- Carl Icahn has just declared that he has invested a mint into Allergan. Investors should follow suit.
- When the Teva deal goes through, Allergan will have a cool $20 billion extra in liquidity to look for growth options.
- The biotech sector will recover its gains that it has lost since July 2015. Fundamentally strong Allergan will benefit handsomely.
Carl Icahn hit the headlines recently when it was reported that the billionaire investor had taken a big position in Allergan (NYSE:AGN). The biotech industry iShares NASDAQ Biotech Index (NSDQ:IBB) is down 30% since July of last year (with Allergan being down almost the same percentage) so it appears that Icahn saw value in the stock at this juncture. A company that definitely contributed to the collapse in biotech stocks was Valeant Pharmaceuticals (NYSE:VRX) which is down a whopping 90%+ in the same time frame.
Valeant less that 12 months ago had a huge market cap only to see it collapse to a mere $8 billion. Allergan undoubtedly got caught up in this downdraft plus the breakdown of the Pfizer (NYSE:PFE) deal also put more pressure on Allergan stock. The stock definitely seemed to have formed a hard bottom last month at $201 a share and is up 13% already since then. Icahn sees more upside coming and from studying the company's fundamentals along with the strong ongoing M&A activity in this sector, it would be foolish to disagree with him in my opinion.
First of all the company's balance sheet looks very strong. The nature of this industry (especially a stock like Allergan due to its acquisition rate) means that earnings can be volatile. However over a 10 year period, its financials look excellent. If we use trailing twelve-month averages ( which means the company's first quarter results are included), earnings have gone from $1.27 per share to $11.18 a share. Revenues have gone from $2.4 billion to $16.3 billion and free cash flow has gone from $351 million to $4.6 billion. These are impressive numbers especially given the stock is trading only about $55 above its book value per share.
However, I believe that it wasn't just Allergan's financials and valuation that attracted Icahn to the stock. I also believe it was the imminent $40 billion that is going to be added to Allergan's balance sheet from the Teva Pharmaceutical (NYSE:TEVA) deal that is scheduled to go through by the end of this month. Allergan's CEO stated recently that $10 billion out of the total $40 billion (estimated to be collected from the sale) would be used for share buybacks in the months after the sale.

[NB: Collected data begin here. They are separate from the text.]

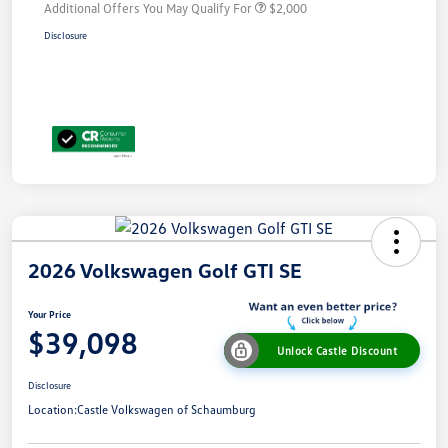
Additional Offers You May Qualify For
$2,000
Disclosure
2026 Volkswagen Golf GTI SE
Your Price
$39,098
Unlock Castle Discount
Disclosure
Location:
Castle Volkswagen of Schaumburg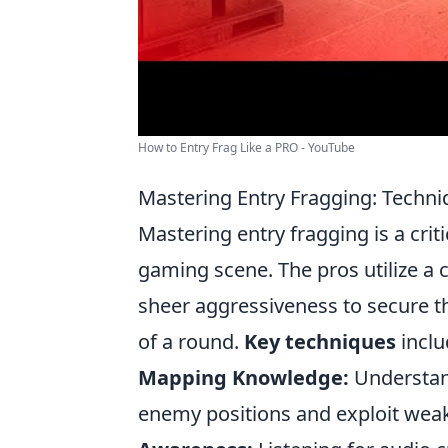
How to Entry Frag Like a PRO - YouTube
Mastering Entry Fragging: Techni
Mastering entry fragging is a criti
gaming scene. The pros utilize a
sheer aggressiveness to secure th
of a round.
Key techniques
inclu
Mapping Knowledge:
Understand
enemy positions and exploit weak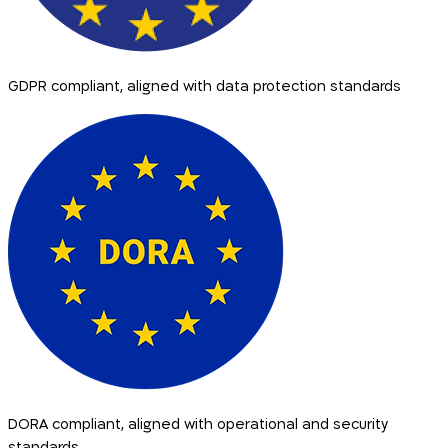
GDPR compliant, aligned with data protection standards
DORA compliant, aligned with operational and security
standards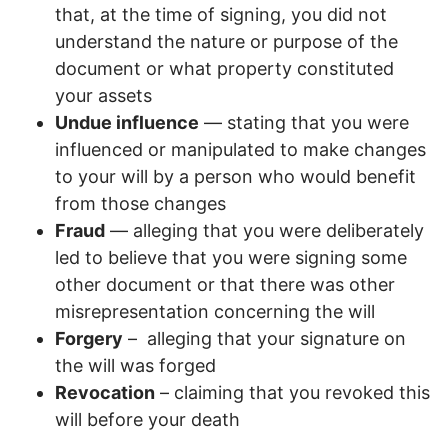
that, at the time of signing, you did not
understand the nature or purpose of the
document or what property constituted
your assets
Undue influence
— stating that you were
influenced or manipulated to make changes
to your will by a person who would benefit
from those changes
Fraud
— alleging that you were deliberately
led to believe that you were signing some
other document or that there was other
misrepresentation concerning the will
Forgery
– alleging that your signature on
the will was forged
Revocation
– claiming that you revoked this
will before your death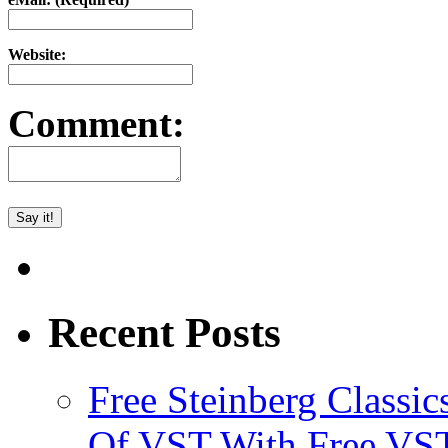
Website:
Comment:
Recent Posts
Free Steinberg Classic
Of VST With Free VST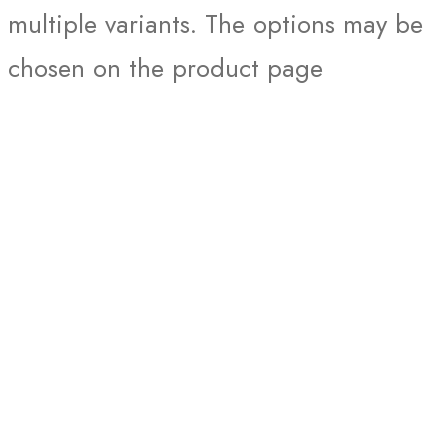
multiple variants. The options may be
chosen on the product page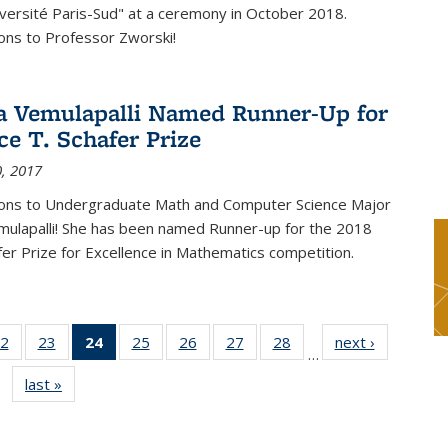
versité Paris-Sud" at a ceremony in October 2018.
ons to Professor Zworski!
 Vemulapalli Named Runner-Up for
ce T. Schafer Prize
, 2017
ions to Undergraduate Math and Computer Science Major
ulapalli! She has been named Runner-up for the 2018
afer Prize for Excellence in Mathematics competition.
2
of 49
23
of 49
24
of 49
25
of 49
26
of 49
27
of 49
28
of 49
next ›
News
…
s
News
News
News
News
News
News
News
last »
News
(Current
page)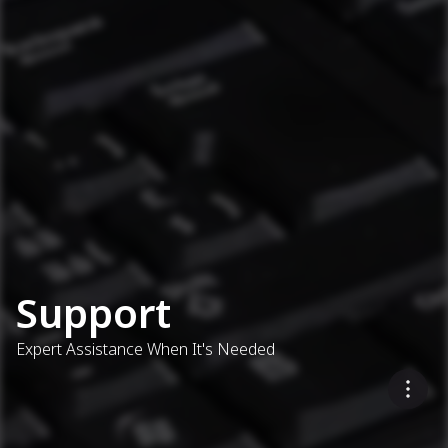
Support
Expert Assistance When It's Needed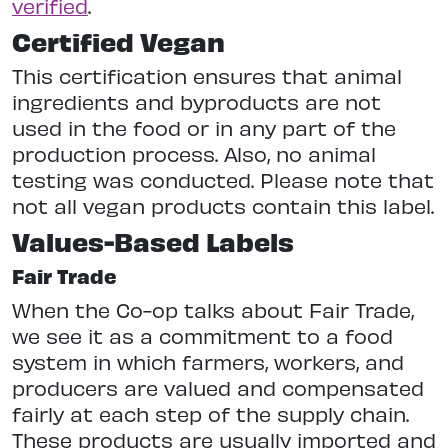
verified
.
Certified Vegan
This certification ensures that animal
ingredients and byproducts are not
used in the food or in any part of the
production process. Also, no animal
testing was conducted. Please note that
not all vegan products contain this label.
Values-Based Labels
Fair Trade
When the Co-op talks about Fair Trade,
we see it as a commitment to a food
system in which farmers, workers, and
producers are valued and compensated
fairly at each step of the supply chain.
These products are usually imported and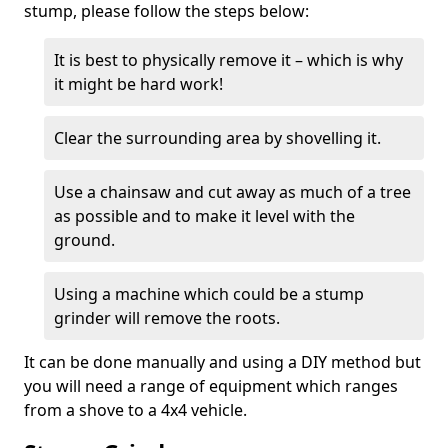
stump, please follow the steps below:
It is best to physically remove it – which is why
it might be hard work!
Clear the surrounding area by shovelling it.
Use a chainsaw and cut away as much of a tree
as possible and to make it level with the
ground.
Using a machine which could be a stump
grinder will remove the roots.
It can be done manually and using a DIY method but
you will need a range of equipment which ranges
from a shove to a 4x4 vehicle.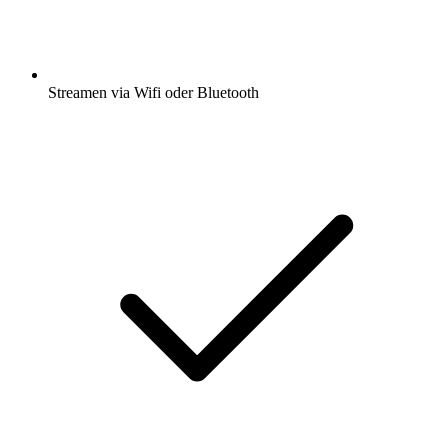
Streamen via Wifi oder Bluetooth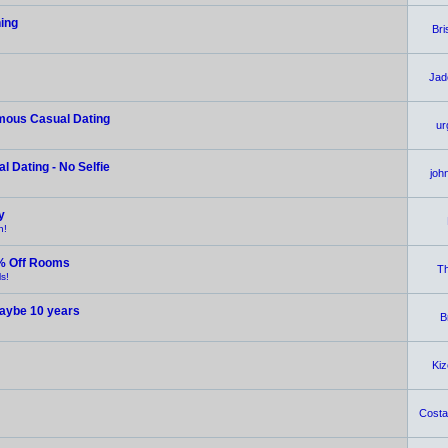
hing
Br
Jad
ymous Casual Dating
ur
 Dating - No Selfie
joh
y
n!
% Off Rooms
Th
s!
 maybe 10 years
B
Ki
Costar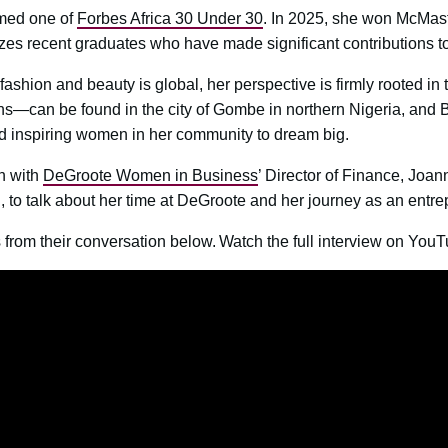
med one of
Forbes Africa 30 Under 30
. In 2025, she won McMast
zes recent graduates who have made significant contributions to
ashion and beauty is global, her perspective is firmly rooted in 
s—can be found in the city of Gombe in northern Nigeria, and 
d inspiring women in her community to dream big.
n with
DeGroote Women in Business
’ Director of Finance, Joan
 to talk about her time at DeGroote and her journey as an entre
from their conversation below. ​​Watch the full interview on YouT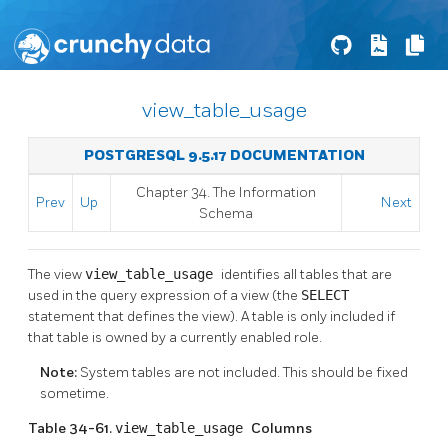
view_table_usage
POSTGRESQL 9.5.17 DOCUMENTATION
Chapter 34. The Information
Prev
Up
Next
Schema
The view
view_table_usage
identifies all tables that are
used in the query expression of a view (the
SELECT
statement that defines the view). A table is only included if
that table is owned by a currently enabled role.
Note:
System tables are not included. This should be fixed
sometime.
Table 34-61.
view_table_usage
Columns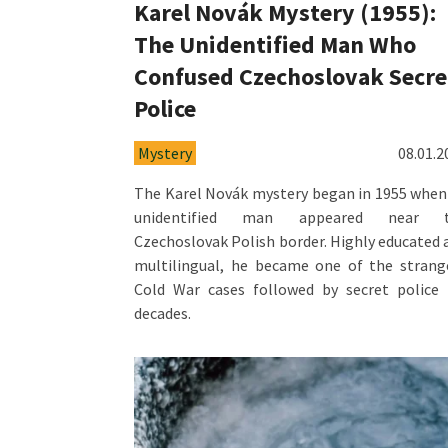
Karel Novák Mystery (1955):
The Unidentified Man Who
Confused Czechoslovak Secre
Police
Mystery
08.01.2
The Karel Novák mystery began in 1955 when
unidentified man appeared near 
Czechoslovak Polish border. Highly educated 
multilingual, he became one of the strang
Cold War cases followed by secret police 
decades.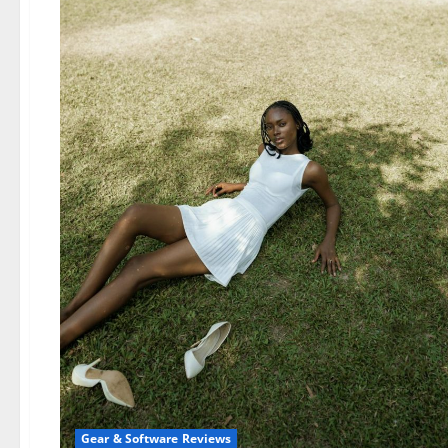
Gear & Software Reviews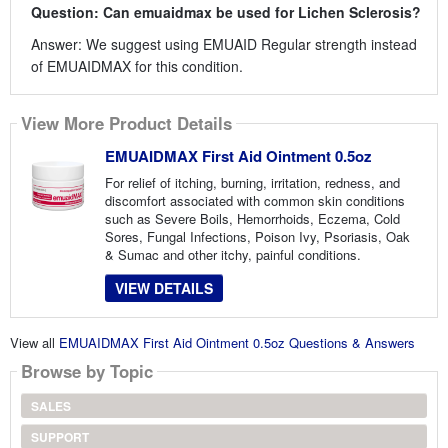
Question: Can emuaidmax be used for Lichen Sclerosis?
Answer: We suggest using EMUAID Regular strength instead
of EMUAIDMAX for this condition.
View More Product Details
EMUAIDMAX First Aid Ointment 0.5oz
For relief of itching, burning, irritation, redness, and
discomfort associated with common skin conditions
such as Severe Boils, Hemorrhoids, Eczema, Cold
Sores, Fungal Infections, Poison Ivy, Psoriasis, Oak
& Sumac and other itchy, painful conditions.
VIEW DETAILS
View all
EMUAIDMAX First Aid Ointment 0.5oz Questions & Answers
Browse by Topic
SALES
SUPPORT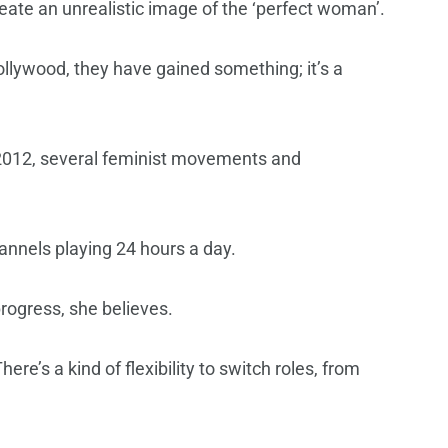
reate an unrealistic image of the ‘perfect woman’.
ollywood, they have gained something; it’s a
 2012, several feminist movements and
annels playing 24 hours a day.
progress, she believes.
re’s a kind of flexibility to switch roles, from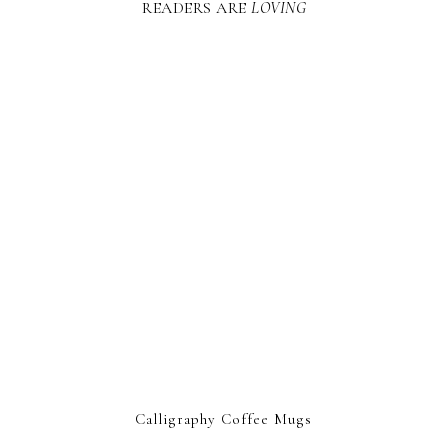
READERS ARE
LOVING
Calligraphy Coffee Mugs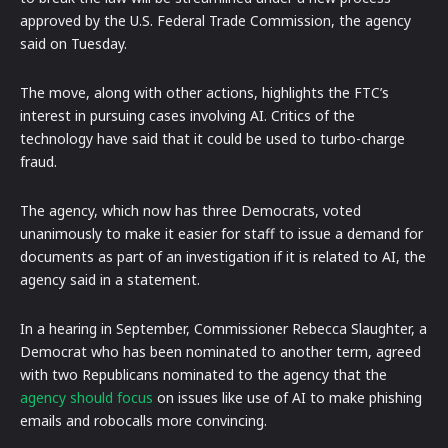
approved by the U.S. Federal Trade Commission, the agency
said on Tuesday.
The move, along with other actions, highlights the FTC’s
interest in pursuing cases involving AI. Critics of the
technology have said that it could be used to turbo-charge
fraud.
The agency, which now has three Democrats, voted
unanimously to make it easier for staff to issue a demand for
documents as part of an investigation if it is related to AI, the
agency said in a statement.
In a hearing in September, Commissioner Rebecca Slaughter, a
Democrat who has been nominated to another term, agreed
with two Republicans nominated to the agency that the
agency should focus
on issues like use of AI to make phishing
emails and robocalls more convincing.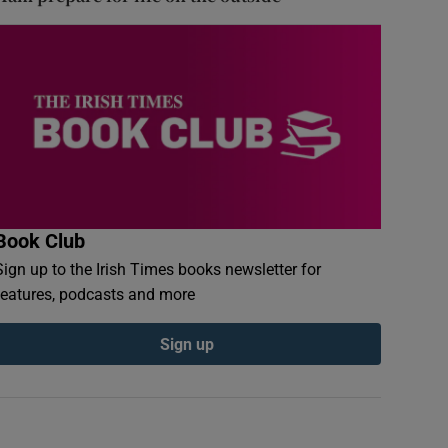
Book Club
Sign up to the Irish Times books newsletter for
features, podcasts and more
Sign up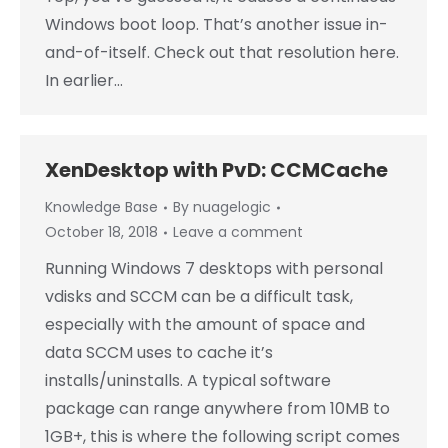
Windows boot loop. That’s another issue in-
and-of-itself. Check out that resolution here.
In earlier…
XenDesktop with PvD: CCMCache
Knowledge Base
By
nuagelogic
October 18, 2018
Leave a comment
Running Windows 7 desktops with personal
vdisks and SCCM can be a difficult task,
especially with the amount of space and
data SCCM uses to cache it’s
installs/uninstalls. A typical software
package can range anywhere from 10MB to
1GB+, this is where the following script comes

That should bring down the float by 41 million shares or 11% which is a sizable amount over a 3 to 6 month period. Secondly, the company has stated that it has $10 billion earmarked for debt reduction which will comprise of $8 billion right after the sale plus the additional $2 billion to be used to service bond holders who will have bonds maturing over the next 18 months. Investing in a company that has had its valuation cut by 35%+ but still is increasing earnings, is monitoring debt closely plus also is about to embark on a share repurchasing program makes total sense but it gets even better.
After share repurchases and buybacks have been paid out, the company is going to be left with $20 billion to use for growth. This is huge especially in a sector that I believe is going to lead markets higher over the next few years. Why? Well, remember that there are companies in this sector that have been destroyed over the last year. Just look at Valeant as mentioned already. Many analysts are stating that this company could go bankrupt due to its debt problems and negative earnings. If this turns out to be the case, who do you think will be coming in to pick up the assets on the cheap? It will be the companies with the strongest balance sheets. Eventually, more bankruptcies simply have to come in this sector which in the long run will just mean more consolidation. Expect Allergan to invest aggressively which has been a strategy that has served the company well in recent years.
To sum up, I believe time is running out for investors to get on board the Allergan train. There is just too much activity in M&A for biotech to enter a secular bear market. Allergan has the balance sheet, cash and product pipeline to be one of the best performers in this sector. If the biotech sector continues to trade down, the upcoming BREXIT vote could be the catalyst that will put a final bottom in this asset class. Furthermore, the combination of the $10 billion buyback plan along with the cash which is about to come out of the Teva deal should move the stock northwards at a rate of knots so timing is crucial here for investors.